Connections to Foundational Principles and Real-World Relevance

  • Variation is essential for evolution; observed in DDT resistance among mosquitoes, beak/body size variation among Galápagos finches, antibiotic resistance in TB bacteria, and ARV resistance in HIV.
  • Selection pressures (pesticide use, food scarcity, antibiotics/ARVs, treatment regimens) shape which variants survive and reproduce.
  • Reproductive advantage of fit individuals leads to gene propagation of advantageous traits.
  • Practical implications: the need for rotation of insecticides, maintaining food supply strategies that reduce selective pressure, strict antibiotic stewardship, and use of ARV cocktails to prevent drug resistance.
  • Ethical and public health considerations: environmental impact of insecticides, equity in access to effective treatments, and the global challenge of antimicrobial resistance (AMR).

Summary of Quiz/Practice Questions (Pages 19–28 of Transcript)

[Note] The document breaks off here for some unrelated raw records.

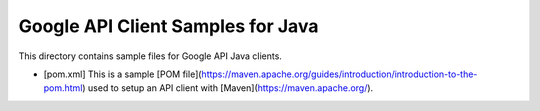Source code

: Google API Client Samples for Java
==================================

This directory contains sample files for Google API Java clients.

- [pom.xml] This is a sample [POM file](https://maven.apache.org/guides/introduction/introduction-to-the-pom.html) used to setup an API client with [Maven](https://maven.apache.org/).
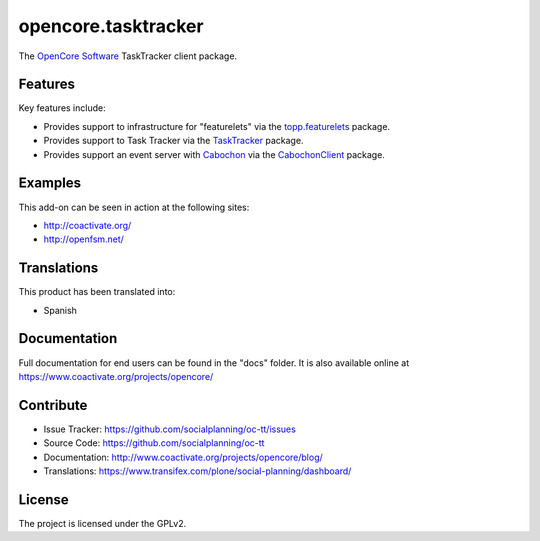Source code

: ====================
opencore.tasktracker
====================

The `OpenCore Software <http://coactivate.org/projects/opencore>`_ TaskTracker client package.


Features
========

Key features include:

- Provides support to infrastructure for "featurelets" via the 
  `topp.featurelets <https://pypi.org/project/topp.featurelets/>`_ package.

- Provides support to Task Tracker via the 
  `TaskTracker <https://github.com/socialplanning/TaskTracker/>`_ package.

- Provides support an event server with `Cabochon <https://www.coactivate.org/projects/cabochon/>`_ via the 
  `CabochonClient <https://pypi.org/project/CabochonClient/>`_ package.


Examples
========

This add-on can be seen in action at the following sites:

- http://coactivate.org/

- http://openfsm.net/


Translations
============

This product has been translated into:

- Spanish


Documentation
=============

Full documentation for end users can be found in the "docs" folder.
It is also available online at https://www.coactivate.org/projects/opencore/


Contribute
==========

- Issue Tracker: https://github.com/socialplanning/oc-tt/issues
- Source Code: https://github.com/socialplanning/oc-tt
- Documentation: http://www.coactivate.org/projects/opencore/blog/
- Translations: https://www.transifex.com/plone/social-planning/dashboard/


License
=======

The project is licensed under the GPLv2.
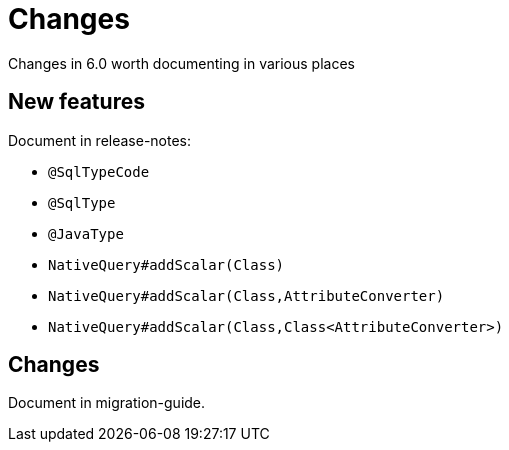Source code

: = Changes

Changes in 6.0 worth documenting in various places


== New features

Document in release-notes:

* `@SqlTypeCode`
* `@SqlType`
* `@JavaType`
* `NativeQuery#addScalar(Class)`
* `NativeQuery#addScalar(Class,AttributeConverter)`
* `NativeQuery#addScalar(Class,Class<AttributeConverter>)`


== Changes

Document in migration-guide.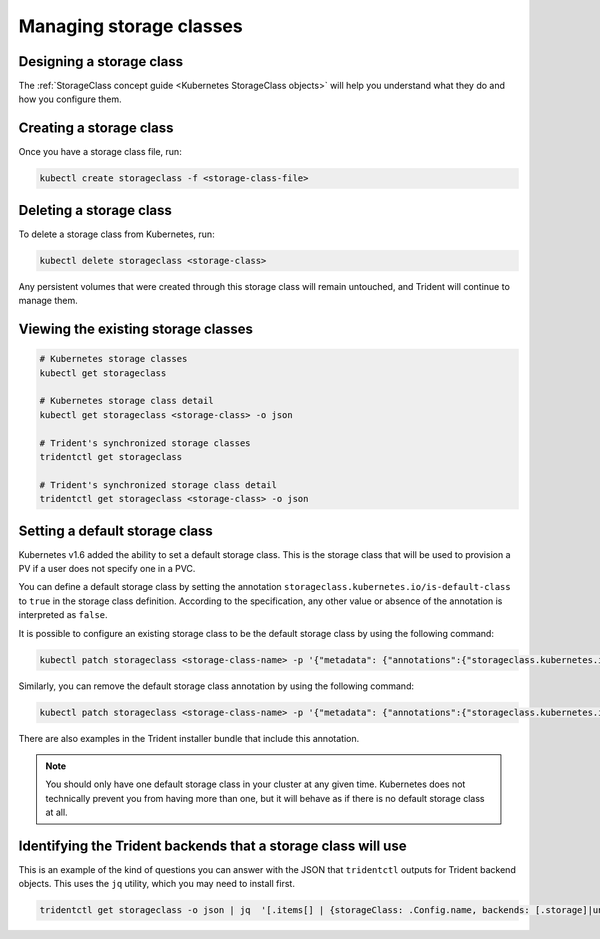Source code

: ########################
Managing storage classes
########################

Designing a storage class
-------------------------

The :ref:`StorageClass concept guide <Kubernetes StorageClass objects>` will
help you understand what they do and how you configure them.

Creating a storage class
------------------------

Once you have a storage class file, run:

.. code-block:: bash

  kubectl create storageclass -f <storage-class-file>

Deleting a storage class
------------------------

To delete a storage class from Kubernetes, run:

.. code-block:: bash

  kubectl delete storageclass <storage-class>

Any persistent volumes that were created through this storage class will
remain untouched, and Trident will continue to manage them.

Viewing the existing storage classes
------------------------------------

.. code-block:: bash

  # Kubernetes storage classes
  kubectl get storageclass

  # Kubernetes storage class detail
  kubectl get storageclass <storage-class> -o json

  # Trident's synchronized storage classes
  tridentctl get storageclass

  # Trident's synchronized storage class detail
  tridentctl get storageclass <storage-class> -o json

Setting a default storage class
-------------------------------

Kubernetes v1.6 added the ability to set a default storage class. This is
the storage class that will be used to provision a PV if a user does not
specify one in a PVC.

You can define a default storage class by setting the annotation
``storageclass.kubernetes.io/is-default-class`` to ``true`` in the storage
class definition. According to the specification, any other value or absence of
the annotation is interpreted as ``false``.

It is possible to configure an existing storage class to be the default storage
class by using the following command:

.. code-block:: bash

  kubectl patch storageclass <storage-class-name> -p '{"metadata": {"annotations":{"storageclass.kubernetes.io/is-default-class":"true"}}}'

Similarly, you can remove the default storage class annotation by using the
following command:

.. code-block:: bash

  kubectl patch storageclass <storage-class-name> -p '{"metadata": {"annotations":{"storageclass.kubernetes.io/is-default-class":"false"}}}'

There are also examples in the Trident installer bundle that include this
annotation.

.. note::
  You should only have one default storage class in your cluster at any given
  time. Kubernetes does not technically prevent you from having more than one,
  but it will behave as if there is no default storage class at all.

Identifying the Trident backends that a storage class will use
--------------------------------------------------------------

This is an example of the kind of questions you can answer with the JSON that
``tridentctl`` outputs for Trident backend objects. This uses the ``jq``
utility, which you may need to install first.

.. code-block:: bash

  tridentctl get storageclass -o json | jq  '[.items[] | {storageClass: .Config.name, backends: [.storage]|unique}]'
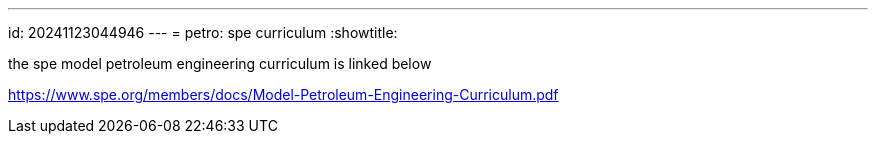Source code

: ---
id: 20241123044946
---
= petro: spe curriculum
:showtitle:

the spe model petroleum engineering curriculum is linked below

https://www.spe.org/members/docs/Model-Petroleum-Engineering-Curriculum.pdf
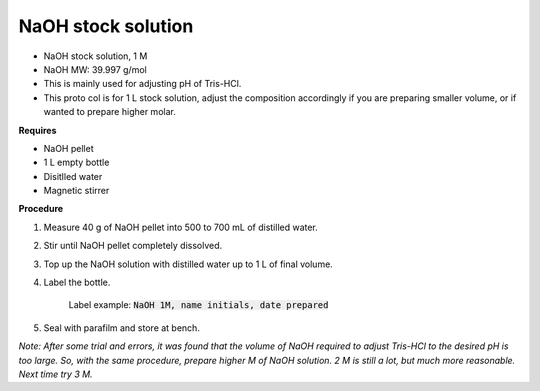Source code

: NaOH stock solution 
===================

* NaOH stock solution, 1 M
* NaOH MW: 39.997 g/mol
* This is mainly used for adjusting pH of Tris-HCl. 
* This proto col is for 1 L stock solution, adjust the composition accordingly if you are preparing smaller volume, or if wanted to prepare higher molar.


**Requires**

* NaOH pellet
* 1 L empty bottle
* Disitlled water
* Magnetic stirrer 


**Procedure**

#. Measure 40 g of NaOH pellet into 500 to 700 mL of distilled water. 
#. Stir until NaOH pellet completely dissolved. 
#. Top up the NaOH solution with distilled water up to 1 L of final volume. 
#. Label the bottle. 

    Label example: :code:`NaOH 1M, name initials, date prepared`

#. Seal with parafilm and store at bench. 


*Note: After some trial and errors, it was found that the volume of NaOH required to adjust Tris-HCl to the desired pH is too large. So, with the same procedure, prepare higher M of NaOH solution. 2 M is still a lot, but much more reasonable. Next time try 3 M.*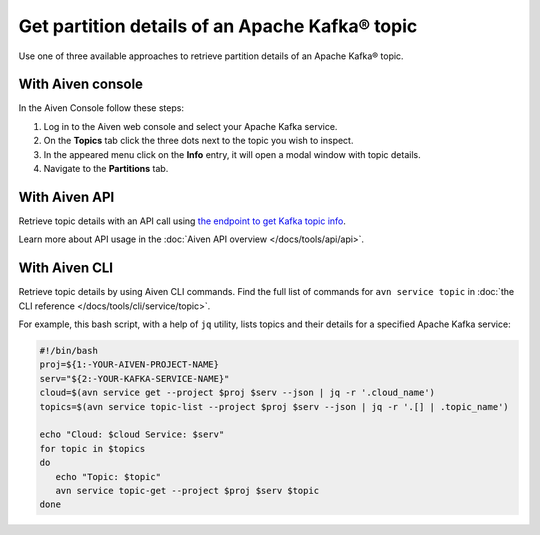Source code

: Get partition details of an Apache Kafka® topic
===============================================

Use one of three available approaches to retrieve partition details of an Apache Kafka® topic.

With Aiven console
------------------

In the Aiven Console follow these steps:

1. Log in to the Aiven web console and select your Apache Kafka service.
2. On the **Topics** tab click the three dots next to the topic you wish to inspect.
3. In the appeared menu click on the **Info** entry, it will open a modal window with topic details.
4. Navigate to the **Partitions** tab.

With Aiven API
--------------

Retrieve topic details with an API call using `the endpoint to get Kafka topic info <https://api.aiven.io/doc/#operation/ServiceKafkaTopicGet>`_.

Learn more about API usage in the :doc:`Aiven API overview </docs/tools/api/api>`.

With Aiven CLI
--------------

Retrieve topic details by using Aiven CLI commands. Find the full list of commands for ``avn service topic`` in :doc:`the CLI reference </docs/tools/cli/service/topic>`.

For example, this bash script, with a help of ``jq`` utility, lists topics and their details for a specified Apache Kafka service:

.. code:: bash

   #!/bin/bash
   proj=${1:-YOUR-AIVEN-PROJECT-NAME}
   serv="${2:-YOUR-KAFKA-SERVICE-NAME}"
   cloud=$(avn service get --project $proj $serv --json | jq -r '.cloud_name')
   topics=$(avn service topic-list --project $proj $serv --json | jq -r '.[] | .topic_name')

   echo "Cloud: $cloud Service: $serv"
   for topic in $topics
   do
      echo "Topic: $topic"
      avn service topic-get --project $proj $serv $topic
   done
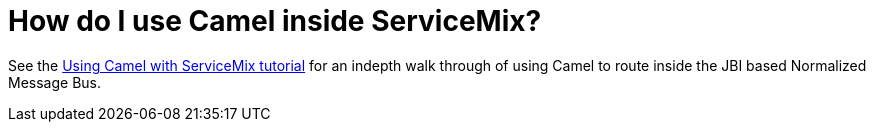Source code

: [[HowdoIuseCamelinsideServiceMix-HowdoIuseCamelinsideServiceMix]]
= How do I use Camel inside ServiceMix?

See the
http://servicemix.apache.org/3-beginner-using-apache-camel-inside-servicemix.html[Using Camel with ServiceMix tutorial]
for an indepth walk through of using Camel to route inside the JBI based
Normalized Message Bus.

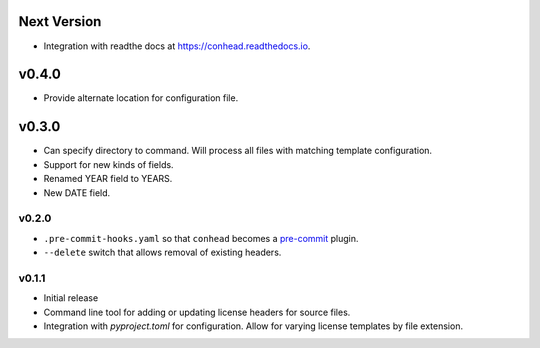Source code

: ..
    Copyright 2022 Rafe Kaplan
    SPDX-License-Identifier: Apache-2.0


Next Version
============
- Integration with readthe docs at https://conhead.readthedocs.io.

v0.4.0
======
- Provide alternate location for configuration file.

v0.3.0
======

- Can specify directory to command. Will process all files with
  matching template configuration.
- Support for new kinds of fields.
- Renamed YEAR field to YEARS.
- New DATE field.

v0.2.0
------

- ``.pre-commit-hooks.yaml`` so that ``conhead`` becomes
  a `pre-commit <https://pre-commit.com>`_ plugin.
- ``--delete`` switch that allows removal of existing headers.

v0.1.1
------

- Initial release
- Command line tool for adding or updating license
  headers for source files.
- Integration with `pyproject.toml` for configuration.
  Allow for varying license templates by file extension.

  • Page 19: Infected with HIV virus are given a…
    • A. Cocktail of drugs
    • B. Combination of drugs
    • C. Both A and B
    • D. Neither A nor B
    • Answer (based on transcript): C
  • Page 20: Drugs used to treat HIV/AIDS…
    • A. Antibiotics
    • B. Anti-retrovirals
    • C. Immunization
    • D. None of the above
    • Answer: B
  • Page 21: If a TB patient does not complete the course of antibiotics, they may suffer from…
    • A. MDR TB
    • B. XDR TB
    • C. Both A and B
    • D. Neither A nor B
    • Answer: C
  • Page 22: TB is caused by…
    • A. Human immunodeficiency virus
    • B. Mycobacterium tuberculosis
    • C. A virus
    • D. A pathogen
    • Answer: B
  • Page 23: The pathogen that causes TB is a…
    • A. Bacteria
    • B. Virus
    • C. Both A and B
    • D. Neither A nor B
    • Answer: A
  • Page 24: The vector for malaria is the/a…
    • A. Female Anopheles mosquito
    • B. Plasmodium
    • C. Virus
    • D. Bacteria
    • Answer: A
  • Page 25: The pathogen of malaria is …
    • A. The Female Anopheles mosquito
    • B. The Plasmodium
    • C. A Virus
    • D. A Bacteria
    • Answer: B
  • Page 26: The malaria vector can be killed by…
    • A. Antibiotics
    • B. Antibodies
    • C. DDT
    • D. None of the above
    • Answer: C
  • Page 27: A resistant mosquito is one that is…
    • A. Not affected by DDT
    • B. Affected by DDT
    • C. Not affected by antibodies
    • D. None of the above
    • Answer: A
  • Page 28: DDT resistant mosquitoes were first detected in…
    • A. Columbia in 1959
    • B. South Africa in 1959
    • C. India in 1959
    • D. Turkey in 1959
    • Answer (from transcript listing): A

Practical Implications and Study Tips

  • Understand how variation and selection interact to drive resistance in real-world contexts (pesticides, antibiotics, ARVs).
  • Be able to explain the difference between MDR TB and XDR TB and why incomplete antibiotic courses contribute to resistance.
  • Remember the concept of a drug cocktail and why combination therapies are used for HIV/AIDS.
  • Review the glossary terms and the relationships among DDT, malaria transmission, and vector control.

Connections to Foundational Principles in Life Sciences

  • Variation provides raw material for evolution.
  • Selection pressures guide which variants persist.
  • Inheritance passes advantageous traits to future generations.
  • Evolution can be observed in short-generation organisms (mosquitoes, bacteria) more readily than in long-lived species.
  • Ethical considerations include responsible pesticide use, antibiotic stewardship, and equitable access to treatment.